“DevOps” has become one of the industry’s latest go-to buzzwords. DevOps is nothing new. It’s been popularized through a series of DevOpsDays conferences that started in 2009 in Belgium, and the term “DevOps” was in common use online by the spring of 2010.
How do you define DevOps? One complaint about DevOps is that it’s difficult to describe to others. I think part of the reason for that is that DevOps is a philosophical concept as well as a fundamental change in the way IT will be done as we move forward in the twenty-first century. DevOps is currently building a collection of best practices and procedures, which should come together with the philosophy as the concept matures over time.
So, let me take my best shot at describing DevOps, and why I think it will change the way of IT moving forward. DevOps combines development and operations engineers into a cross-disciplinary community dedicated to the complete lifecycle of the systems being developed and used, while evolving agile software development processes along the way to deliver this to scale.
Second-day operations utilize the same tools employed by the developers, as more of the daily support and operations of infrastructure are replaced by automated processes. DevOps is not something you just implement, but rather a journey along the IT way.
In my opinion, there are so many different implementations that a standard “run book” may never be written. What will be written instead is a dynamic operational playbook that will continue to evolve as lessons are learned in real life. Based on the Agile Manifesto, there are four aspects of Agile Development: Values, Principles, Methods, and Practices, all of which have evolved along the way to make up the current DevOps philosophy and concepts.

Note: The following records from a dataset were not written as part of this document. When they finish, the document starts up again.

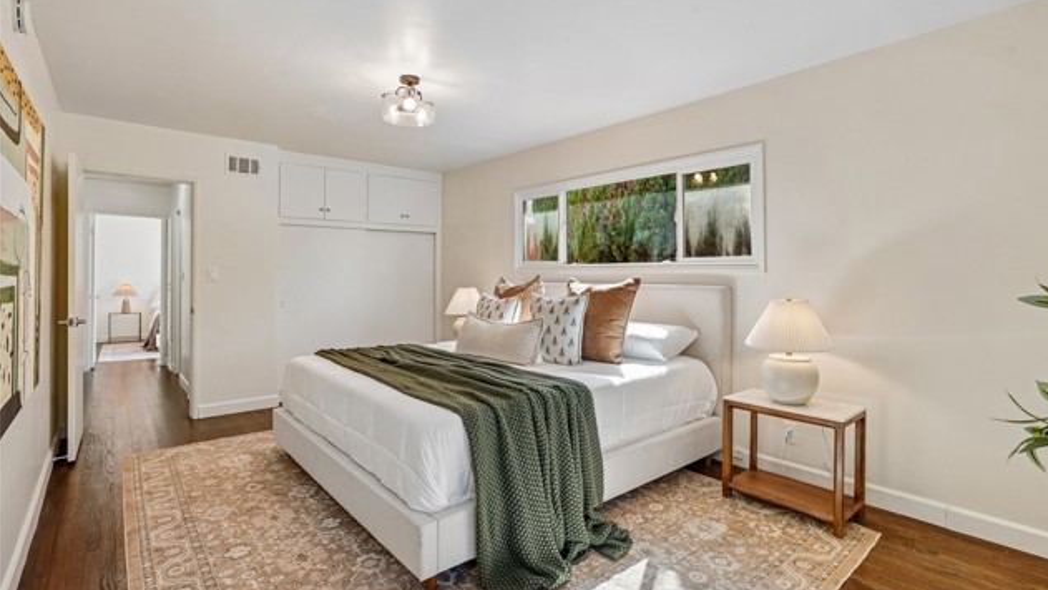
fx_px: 472
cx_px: 530
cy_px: 295
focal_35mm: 17
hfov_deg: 95.9
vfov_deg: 63.9
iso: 400
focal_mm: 16
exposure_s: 1/30
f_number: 8
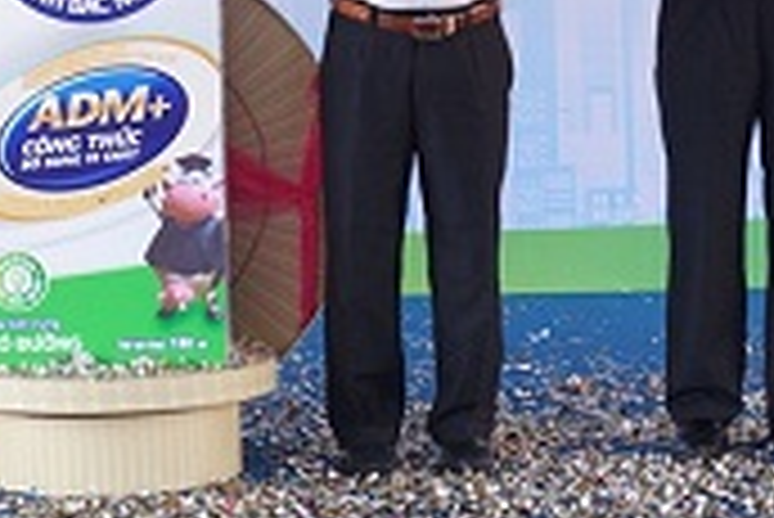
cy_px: -131
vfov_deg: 11.7
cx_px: 54
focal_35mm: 115
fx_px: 2475
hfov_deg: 17.5
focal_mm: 22
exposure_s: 1/125
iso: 320
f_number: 4
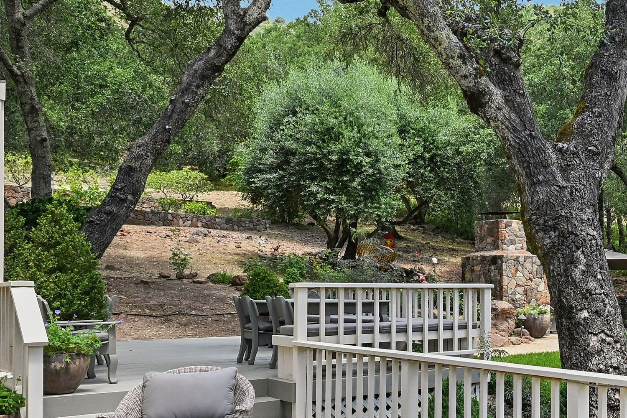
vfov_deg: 31.5
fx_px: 731
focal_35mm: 42
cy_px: 296
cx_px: 644
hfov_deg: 40.0
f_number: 11
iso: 800
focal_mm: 14
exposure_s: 1/200
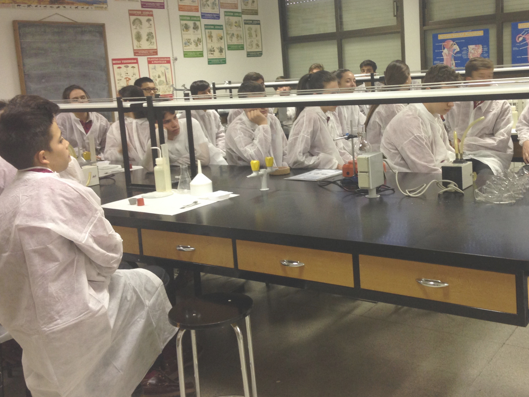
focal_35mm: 43
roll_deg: +6.1
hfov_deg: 43.7
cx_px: 311
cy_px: 152
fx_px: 657
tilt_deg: -7.6
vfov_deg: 33.5
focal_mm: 4.12
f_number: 2.4
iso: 125
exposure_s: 1/20
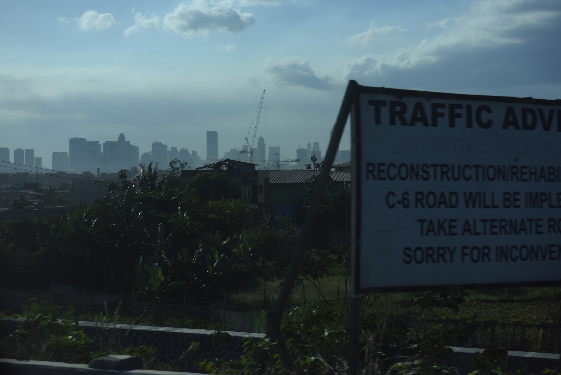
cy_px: 188
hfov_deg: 25.4
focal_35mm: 80
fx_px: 1247
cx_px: 280
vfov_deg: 17.1
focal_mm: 80
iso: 1000
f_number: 9
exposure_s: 1/500
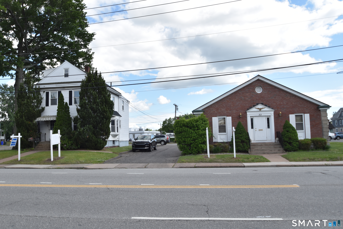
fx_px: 286
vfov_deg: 43.6
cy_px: 114
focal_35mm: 30
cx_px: 172
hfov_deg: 61.9
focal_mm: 20
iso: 200
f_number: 9
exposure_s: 1/320
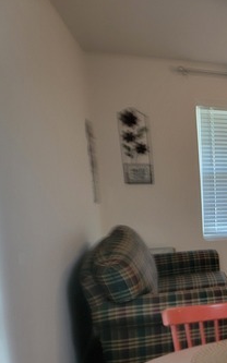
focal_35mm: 51
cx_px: 327
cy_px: 244
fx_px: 505
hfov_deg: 21.7
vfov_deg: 39.1
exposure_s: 1/40
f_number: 1.8
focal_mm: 6.7
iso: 250
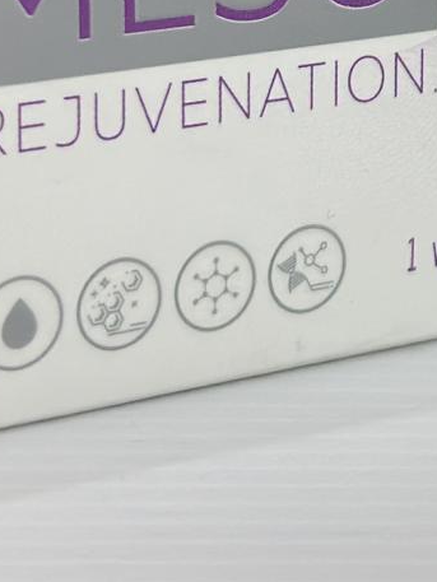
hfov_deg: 8.7
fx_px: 2827
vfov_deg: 11.5
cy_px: -158
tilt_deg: -6.4
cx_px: 533
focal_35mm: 168
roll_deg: +0.0
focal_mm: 6.86
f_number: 1.78
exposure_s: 1/100
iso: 200
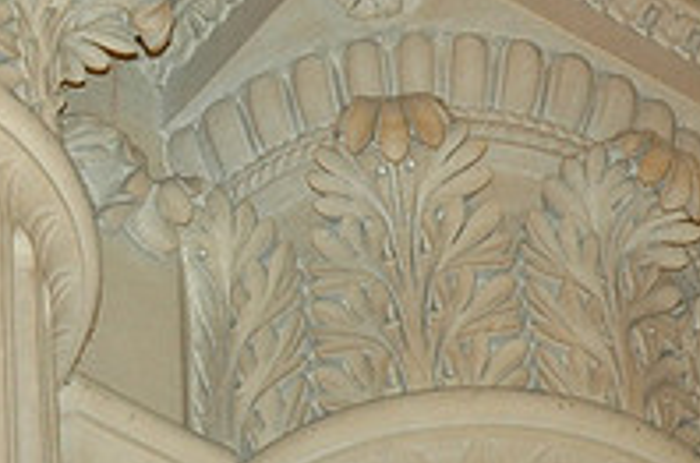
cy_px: -9
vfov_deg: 6.0
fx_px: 4442
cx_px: -92
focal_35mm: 229
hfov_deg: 8.9
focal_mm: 52
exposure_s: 1/15
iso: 400
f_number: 4.5
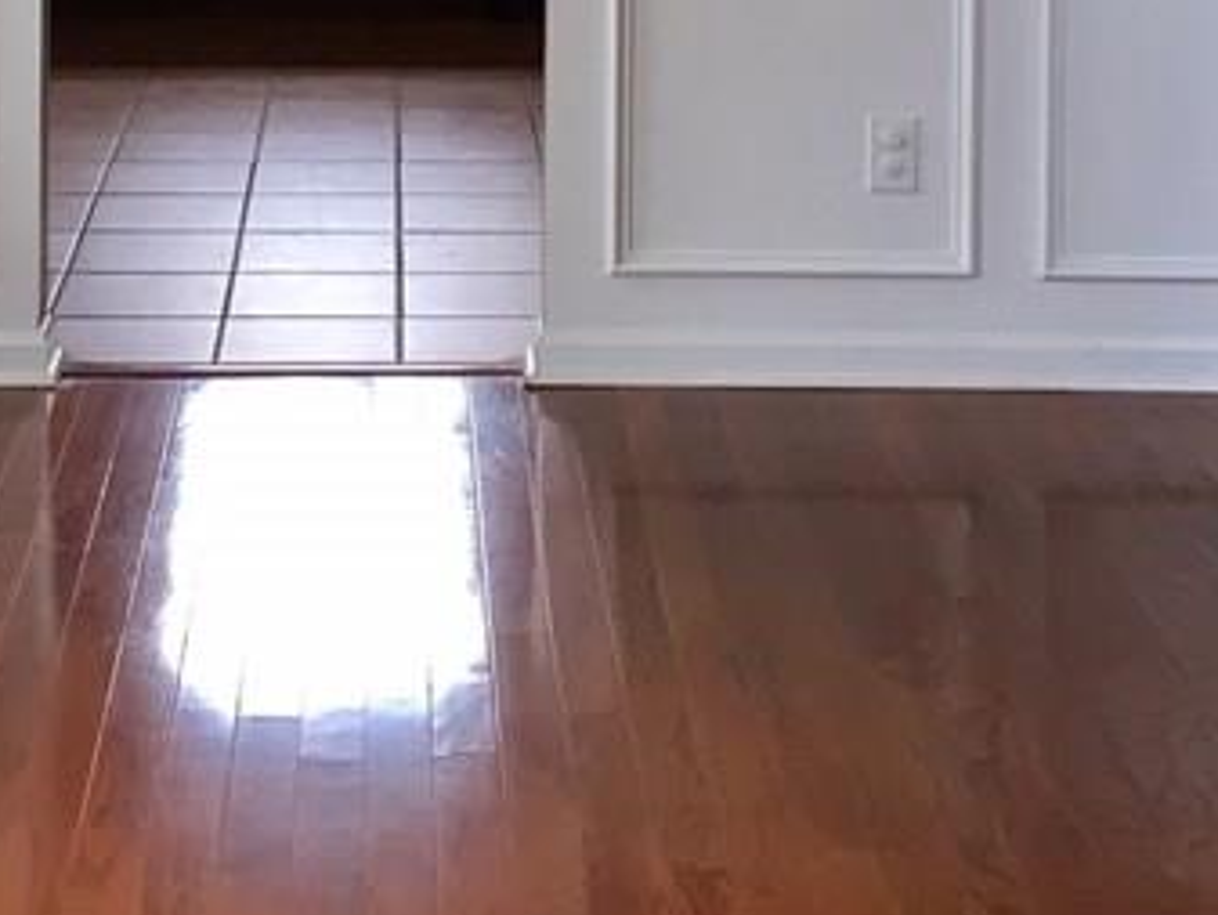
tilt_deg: -1.8
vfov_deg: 15.6
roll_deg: -1.2
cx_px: 379
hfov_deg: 22.1
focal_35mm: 88
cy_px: -416
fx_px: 3097
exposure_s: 1/30
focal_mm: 4.15
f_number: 2.2
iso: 25
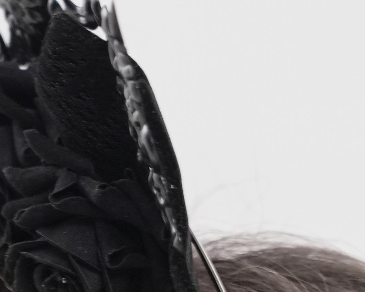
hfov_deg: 4.5
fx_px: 4689
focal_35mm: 434
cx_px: 43
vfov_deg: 3.5
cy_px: 948
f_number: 4
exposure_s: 1/100
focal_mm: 70
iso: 320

Advantages of DevOps as a philosophical stance include the breaking down of IT silo barriers and the return to the collaborative efficiency of different disciplines’ working directly together at each phase from inception to completion. I see a future in which coding is the common thread between teams, which are organized by areas of functionality. For example, the storage team would both handle storage management and present the storage automation to the overall collaboration of the various teams.
This won’t change overnight, but I do believe the sails have been deployed and this ship is tacking into the winds. Could small strike groups of different DevOps teams be responsible for the complete life cycles of different systems, or will we have larger teams to collaborate with? In my opinion, the smaller teams will be in the best position to be more agile, but no concept is set in stone. It will be interesting to see how DevOps shapes the future of IT.
As soon as the DevOps culture is established in an organization, there are a few changes observed right away. Unlike the previous manner now Developers create servers on their own, with the help of code. And do not need to ask the System administrators for the server to test code or database server to set up data, they can create it with the code now.
Independently developers can now deploy apps completely and do not need anyone else to set the servers up for deployment and when it comes to updating some version, they do it rapidly without waiting for someone to do it for them. This doesn’t depict that system administrators are idle now or got nothing to do, they are the reason behind all of it going on and managing all the servers. On the other side, operations can manage as many servers as needed.